At the recent American Society of Pension Actuaries (ASPA) 401(k) Sales Summit in Orlando, Florida, Supovitz said that four major types of fees often brought into the discussion: 12b-1 fees, sub-transfer agency fees, finder’s fees, and management fee rebates.   Supovitz said that the fund companies are trying to phase out the finder’s fees, enforce increased standards for the sub-transfer agency fees and decrease the management fee rebates.   Additionally, Supovitz suggested that the fund companies would implement share class restrictions by plan size (see also What You Don’t Know Can Hurt You ).

Supovitz agreed with others at the conference and said that there are likely to be mandated disclosure of fees and revenue sharing agreements, but went further in suggesting that participant statements might also include fee reporting, so it is not only disclosed to the plan sponsor, but participants as well.
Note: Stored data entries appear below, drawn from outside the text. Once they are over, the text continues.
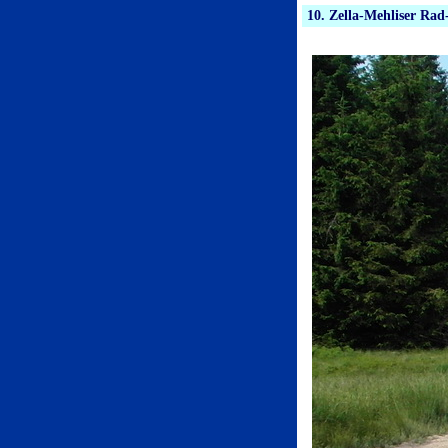
10. Zella-Mehliser Rad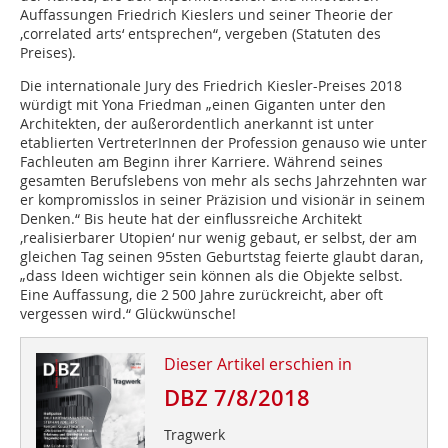
Auffassungen Friedrich Kieslers und seiner Theorie der
,correlated arts‘ entsprechen“, vergeben (Statuten des
Preises).
Die internationale Jury des Friedrich Kiesler-Preises 2018
würdigt mit Yona Friedman „einen Giganten unter den
Architekten, der außerordentlich anerkannt ist unter
etablierten VertreterInnen der Profession genauso wie unter
Fachleuten am Beginn ihrer Karriere. Während seines
gesamten Berufslebens von mehr als sechs Jahrzehnten war
er kompromisslos in seiner Präzision und visionär in seinem
Denken.“ Bis heute hat der einflussreiche Architekt
,realisierbarer Utopien‘ nur wenig gebaut, er selbst, der am
gleichen Tag seinen 95sten Geburtstag feierte glaubt daran,
„dass Ideen wichtiger sein können als die Objekte selbst.
Eine Auffassung, die 2 500 Jahre zurückreicht, aber oft
vergessen wird.“ Glückwünsche!
Dieser Artikel erschien in
DBZ 7/8/2018
Tragwerk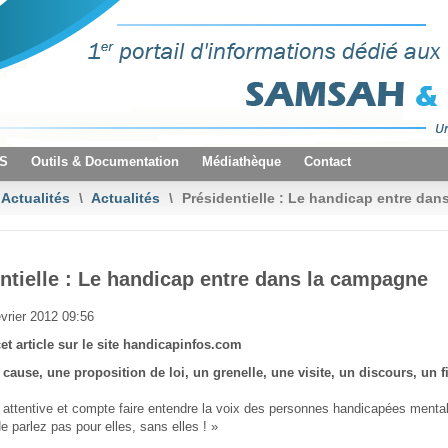
VS
Outils & Documentation
Médiathèque
Contact
Actualités
\
Actualités
\
Présidentielle : Le handicap entre dans
ntielle : Le handicap entre dans la campagne
vrier 2012 09:56
et article sur le site handicapinfos.com
cause, une proposition de loi, un grenelle, une visite, un discours, un fi
 attentive et compte faire entendre la voix des personnes handicapées mental
Ne parlez pas pour elles, sans elles ! »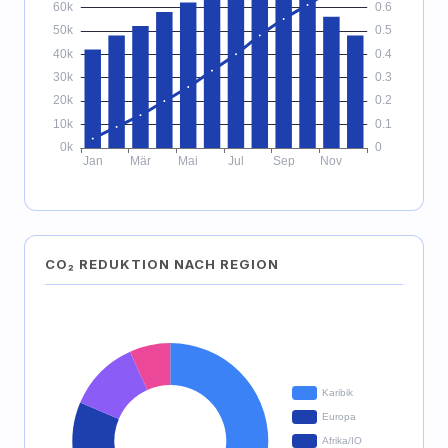
CO₂ REDUKTION NACH REGION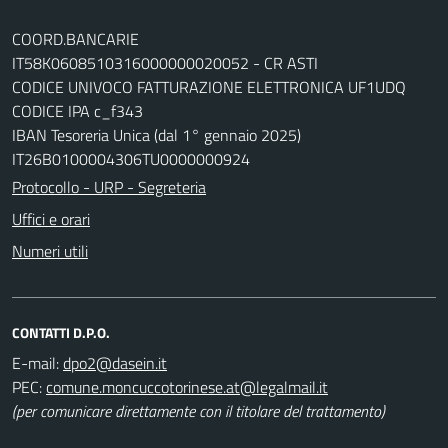
COORD.BANCARIE
IT58K0608510316000000020052 - CR ASTI
CODICE UNIVOCO FATTURAZIONE ELETTRONICA UF1UDQ
CODICE IPA c_f343
IBAN Tesoreria Unica (dal 1° gennaio 2025)
IT26B0100004306TU0000000924
Protocollo - URP - Segreteria
Uffici e orari
Numeri utili
CONTATTI D.P.O.
E-mail:
dpo2@dasein.it
PEC:
comune.moncuccotorinese.at@legalmail.it
(per comunicare direttamente con il titolare del trattamento)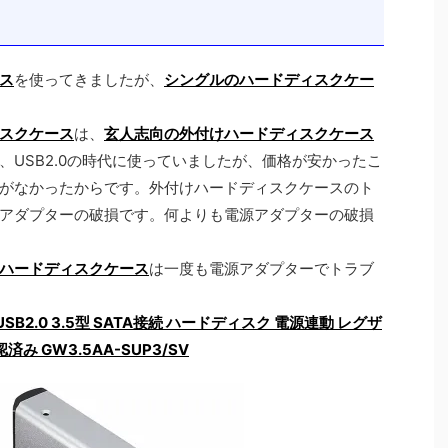
ス
を使ってきましたが、
シングルのハードディスクケー
スクケース
は、
玄人志向の外付けハードディスクケース
USB2.0の時代に使っていましたが、価格が安かったこ
がなかったからです。外付けハードディスクケースのト
アダプターの破損です。何よりも電源アダプターの破損
ハードディスクケース
は一度も電源アダプターでトラブ
USB2.0 3.5型 SATA接続 ハードディスク 電源連動 レグザ
み GW3.5AA-SUP3/SV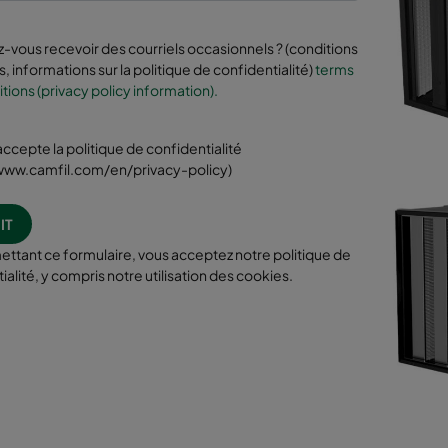
-vous recevoir des courriels occasionnels ? (conditions
, informations sur la politique de confidentialité)
terms
tions (privacy policy information).
 j'accepte la politique de confidentialité
/www.camfil.com/en/privacy-policy)
ttant ce formulaire, vous acceptez notre politique de
ialité, y compris notre utilisation des cookies.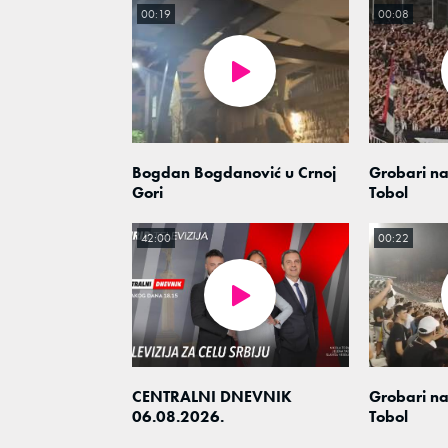
00:19
00:08
Bogdan Bogdanović u Crnoj
Grobari na
Gori
Tobol
42:00
00:22
CENTRALNI DNEVNIK
Grobari na
06.08.2026.
Tobol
While the revenue sharing arrangements are not a new phenomena, many remain confused about their purpose and composition.  Plan sponsors seeking clarity on the issue should consider the following”

  • 12b-1 fees are service fees paid by a mutual fund to a broker or recordkeepers out of the fund’s assets to cover distribution expenses such as advertising and marketing the funds to new investors, as well as paying for shareholder service expenses. 
  • Sub-transfer agency fees are part of the “other expenses” outlined in the prospectuses which represent a portion of the fund transfer agent compensation set aside for shareholder recordkeeping and accounting services. These are exactly the types of services provided by third-party administrators in most defined contribution arrangements.   These fees can be both variable and negotiable, as well as being either asset-based or flat fees.
  • Finder’s fees are a common practice whose payments do not come from fund assets, and are not disclosed via the prospectus.   These fees are paid from the fund company to the broker-dealer, and are sometimes disclosed in the prospectuses.   While rates of payment vary somewhat, it is quite common for the finder to receive a check for roughly 100 basis points of the first $1 million in assets delivered, with a declining fee scale after that.
  • Management fee rebates are highly negotiable fees, not disclosed in prospectuses, paid by the fund companies to major 401(k) distributors.